▶ _ABOUT THIS TASK_: An exact copy is needed of the lines in the entries below from the line with "Lower threshold of" up to and including the line with "FIGURE 7 Effects", and of nothing else. Leave the pictures out.

▶ _ENTRIES SUPPLIED_:
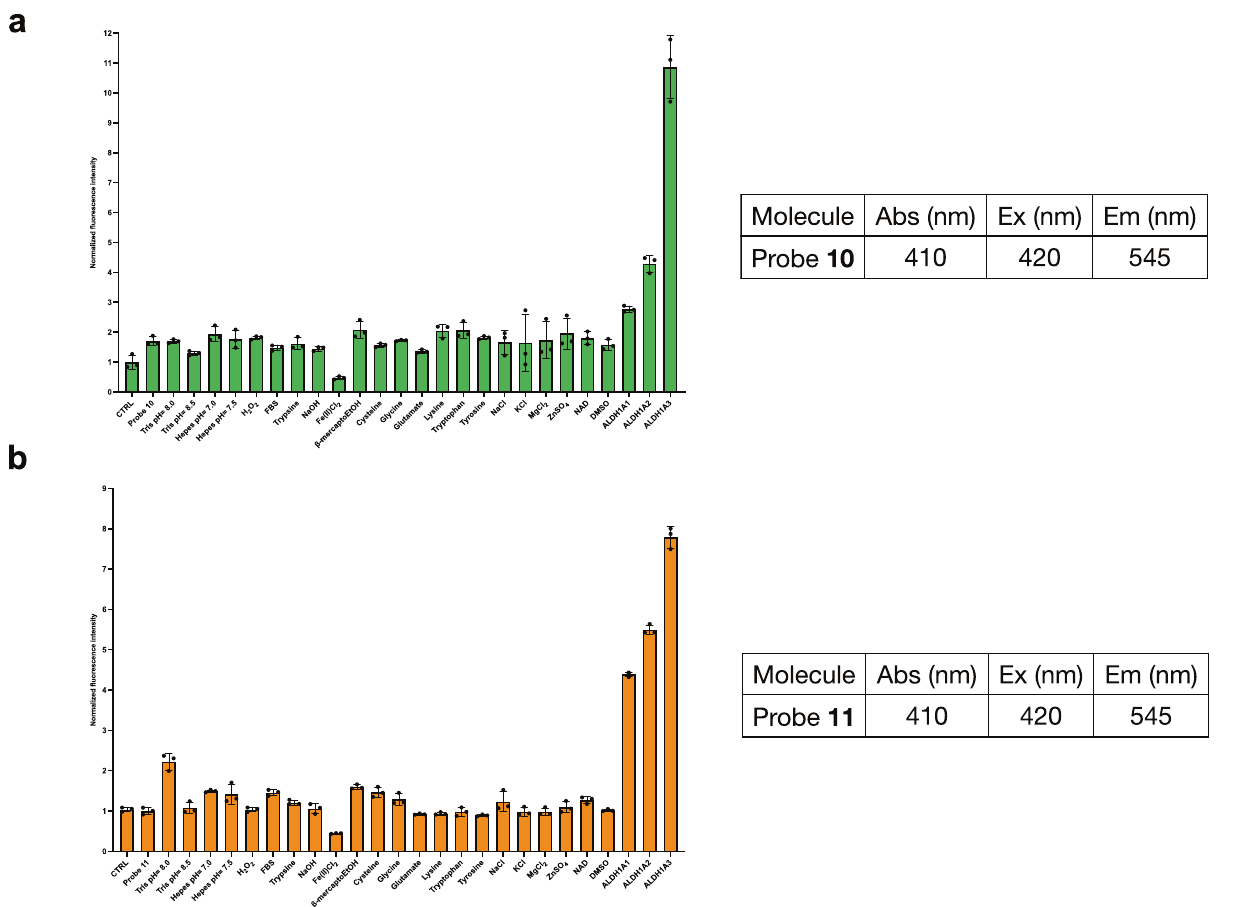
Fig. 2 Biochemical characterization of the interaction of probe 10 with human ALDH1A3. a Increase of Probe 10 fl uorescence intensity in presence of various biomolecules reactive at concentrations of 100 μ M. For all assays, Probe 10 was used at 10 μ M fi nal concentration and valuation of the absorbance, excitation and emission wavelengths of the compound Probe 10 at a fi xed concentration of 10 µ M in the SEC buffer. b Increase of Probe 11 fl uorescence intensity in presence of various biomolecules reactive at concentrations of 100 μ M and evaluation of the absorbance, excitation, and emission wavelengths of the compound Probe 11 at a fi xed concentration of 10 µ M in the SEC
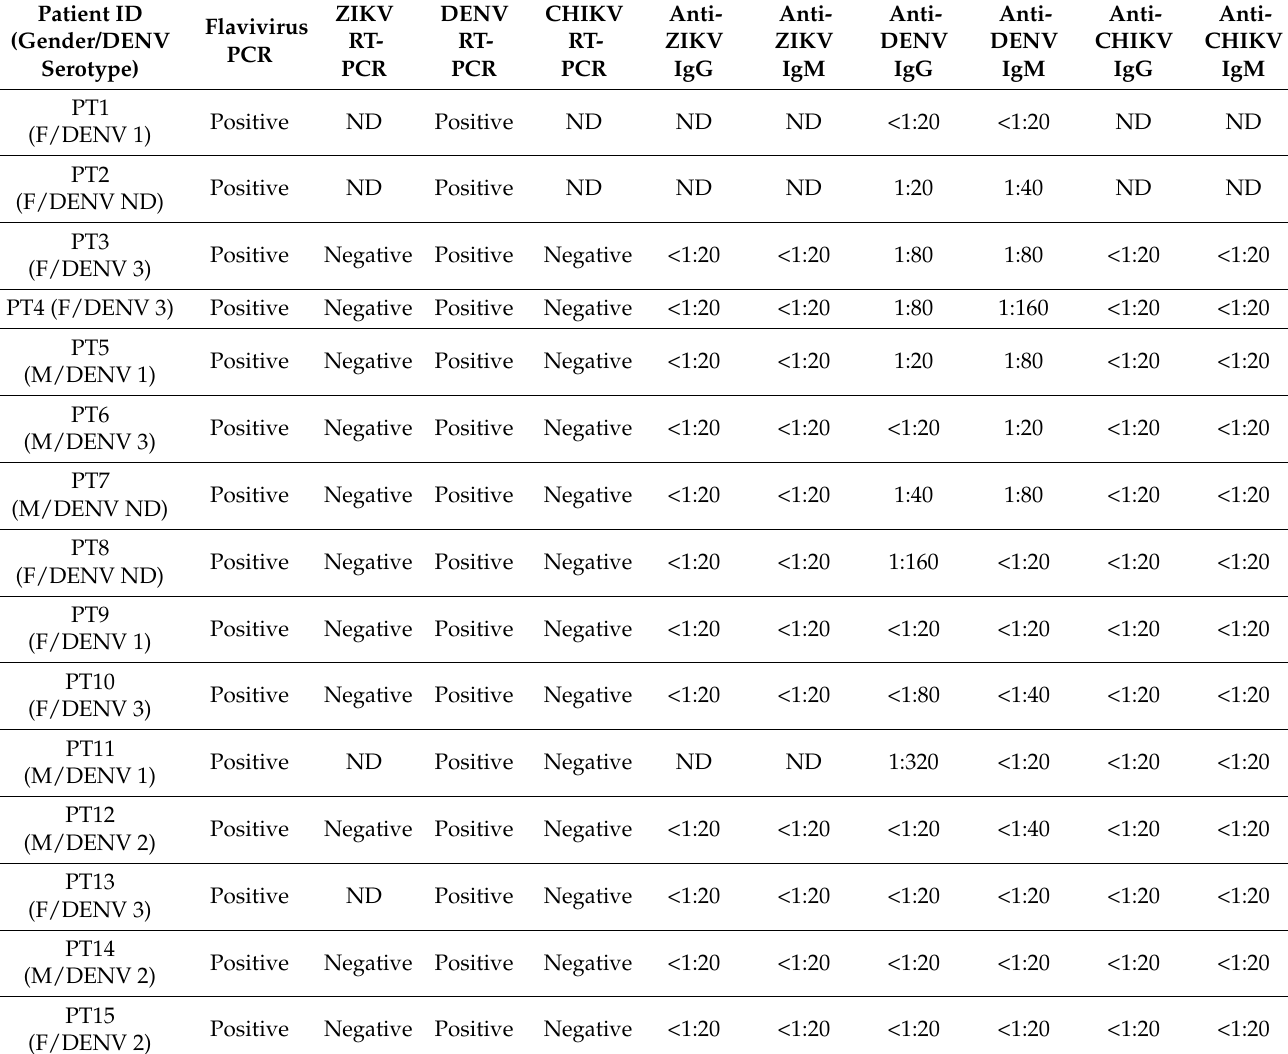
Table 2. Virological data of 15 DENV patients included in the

==

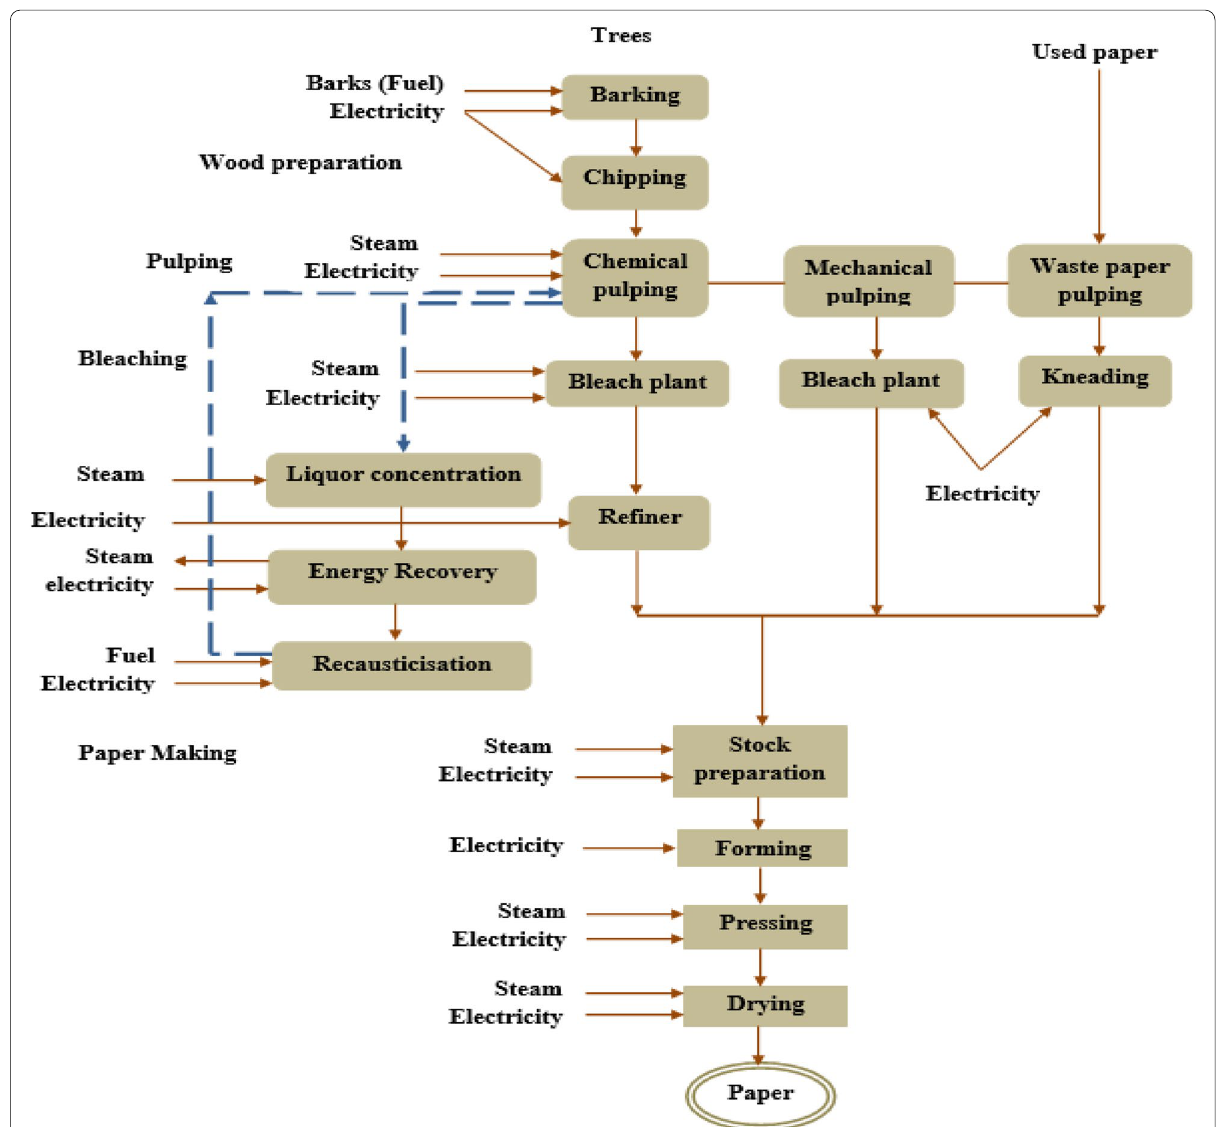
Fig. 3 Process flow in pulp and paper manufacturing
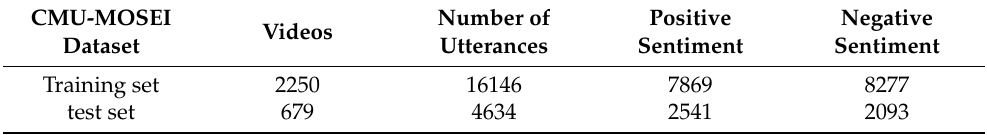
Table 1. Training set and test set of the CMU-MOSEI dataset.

...

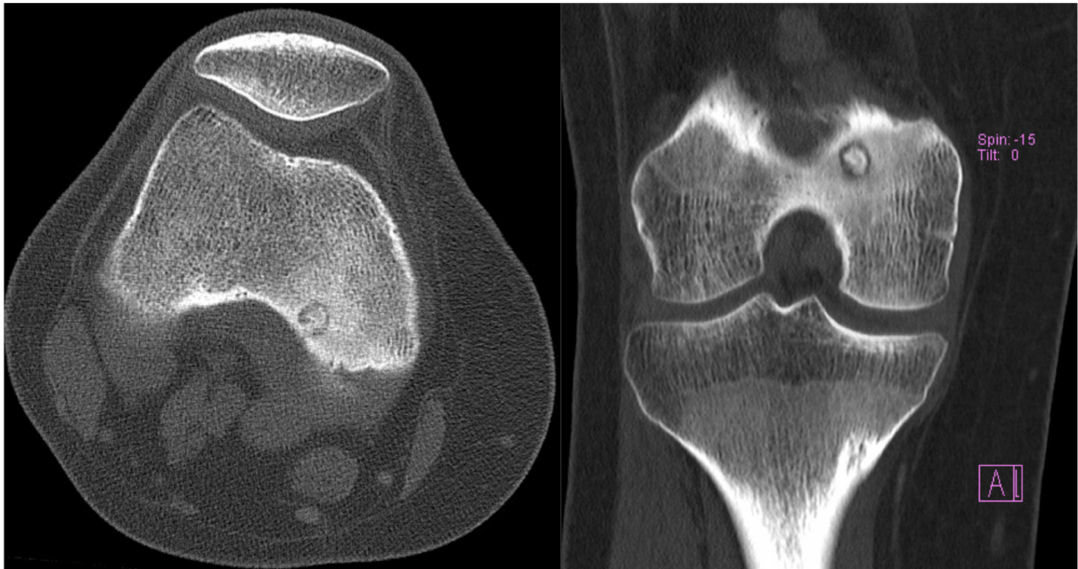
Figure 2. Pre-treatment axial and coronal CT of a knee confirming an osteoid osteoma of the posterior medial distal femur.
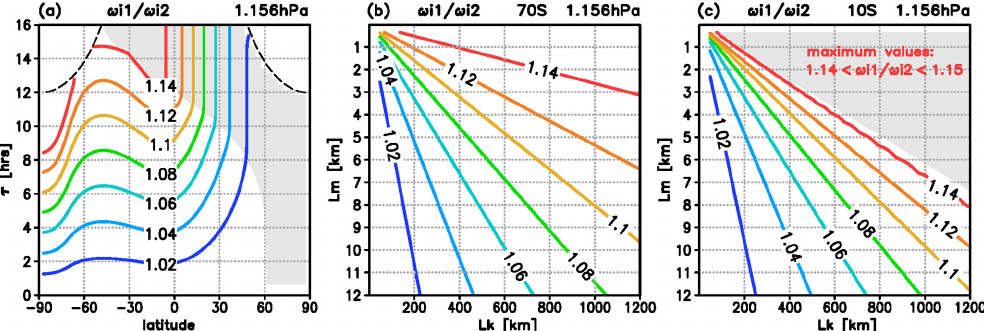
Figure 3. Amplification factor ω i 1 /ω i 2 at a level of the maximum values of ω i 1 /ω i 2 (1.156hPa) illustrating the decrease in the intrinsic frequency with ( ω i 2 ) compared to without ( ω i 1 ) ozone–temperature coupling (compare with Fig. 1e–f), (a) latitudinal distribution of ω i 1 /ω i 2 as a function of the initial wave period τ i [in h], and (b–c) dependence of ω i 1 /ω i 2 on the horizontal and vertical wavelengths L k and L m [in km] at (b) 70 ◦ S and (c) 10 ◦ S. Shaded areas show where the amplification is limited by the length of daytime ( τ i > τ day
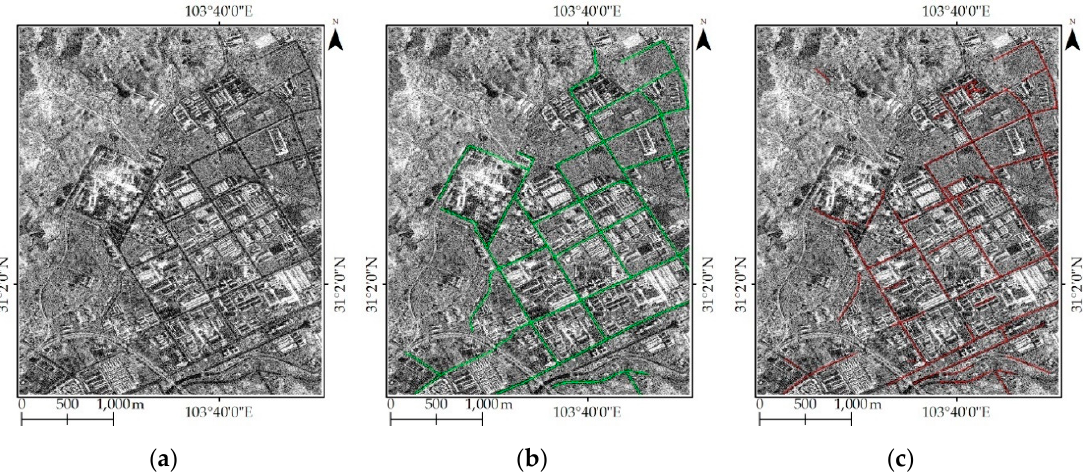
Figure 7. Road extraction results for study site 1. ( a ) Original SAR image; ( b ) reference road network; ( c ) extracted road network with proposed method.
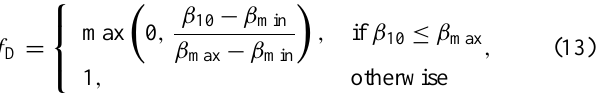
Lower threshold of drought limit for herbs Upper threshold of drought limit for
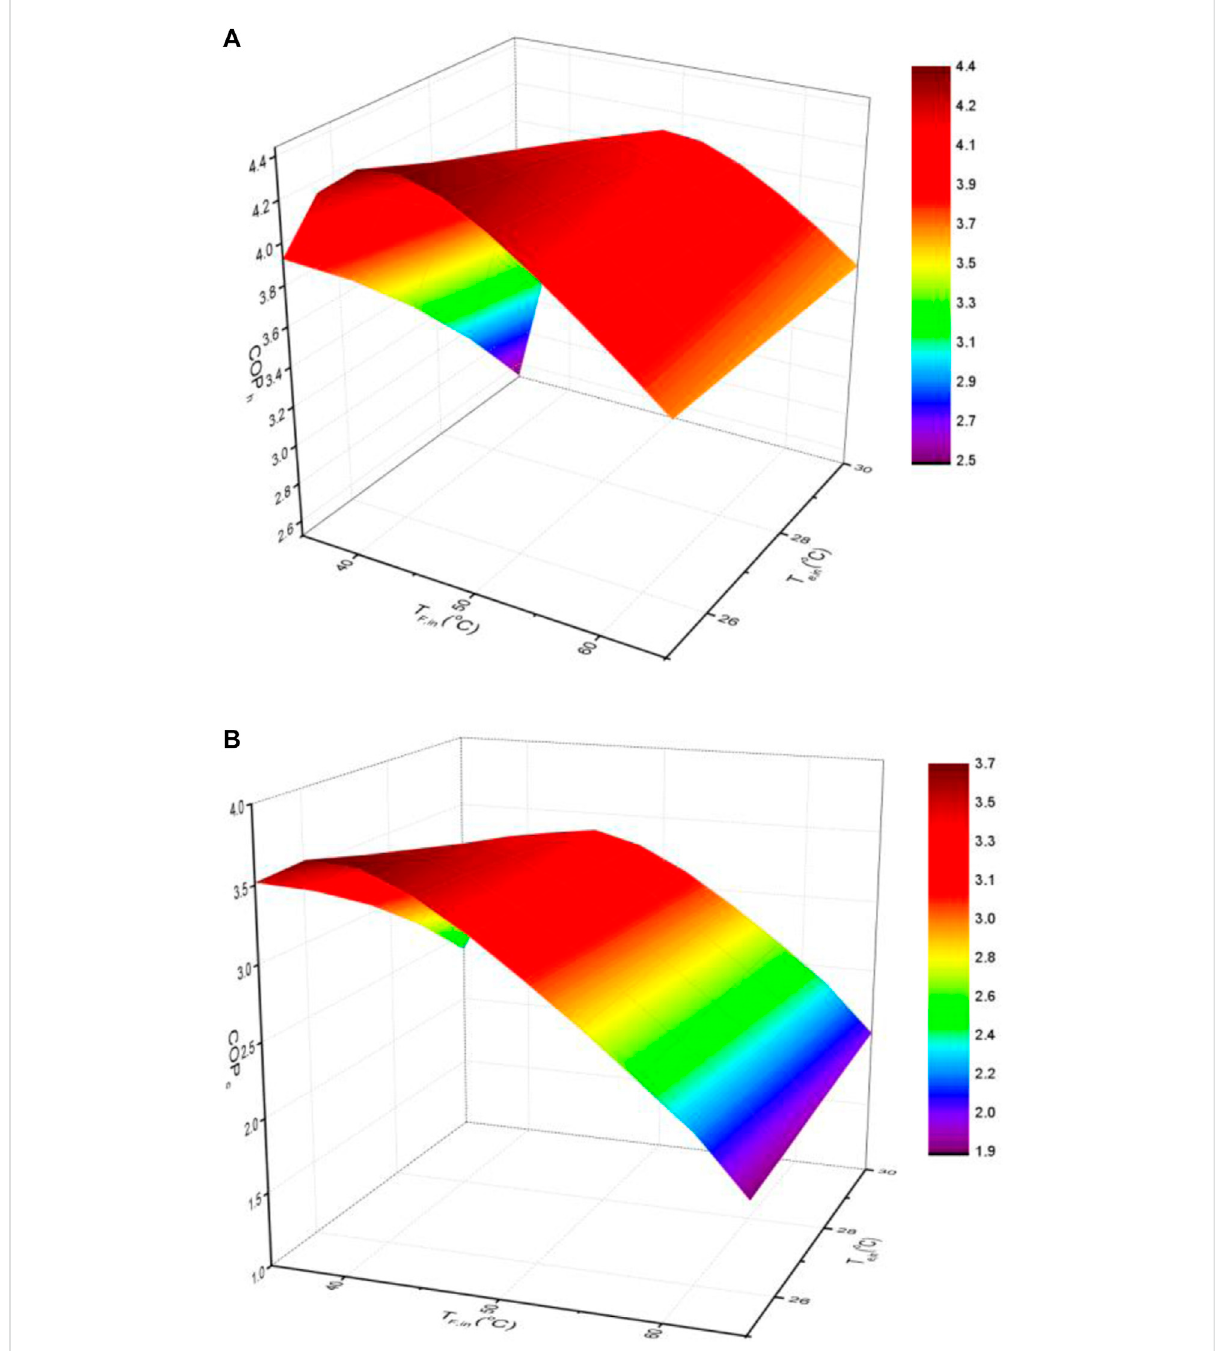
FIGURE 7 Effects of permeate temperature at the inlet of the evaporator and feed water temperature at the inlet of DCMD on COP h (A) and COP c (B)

▶ _YOUR SOLUTION_:
Lower threshold of drought limit for herbs Upper threshold of drought limit for
FIGURE 7 Effects of permeate temperature at the inlet of the evaporator and feed water temperature at the inlet of DCMD on COP h (A) and COP c (B)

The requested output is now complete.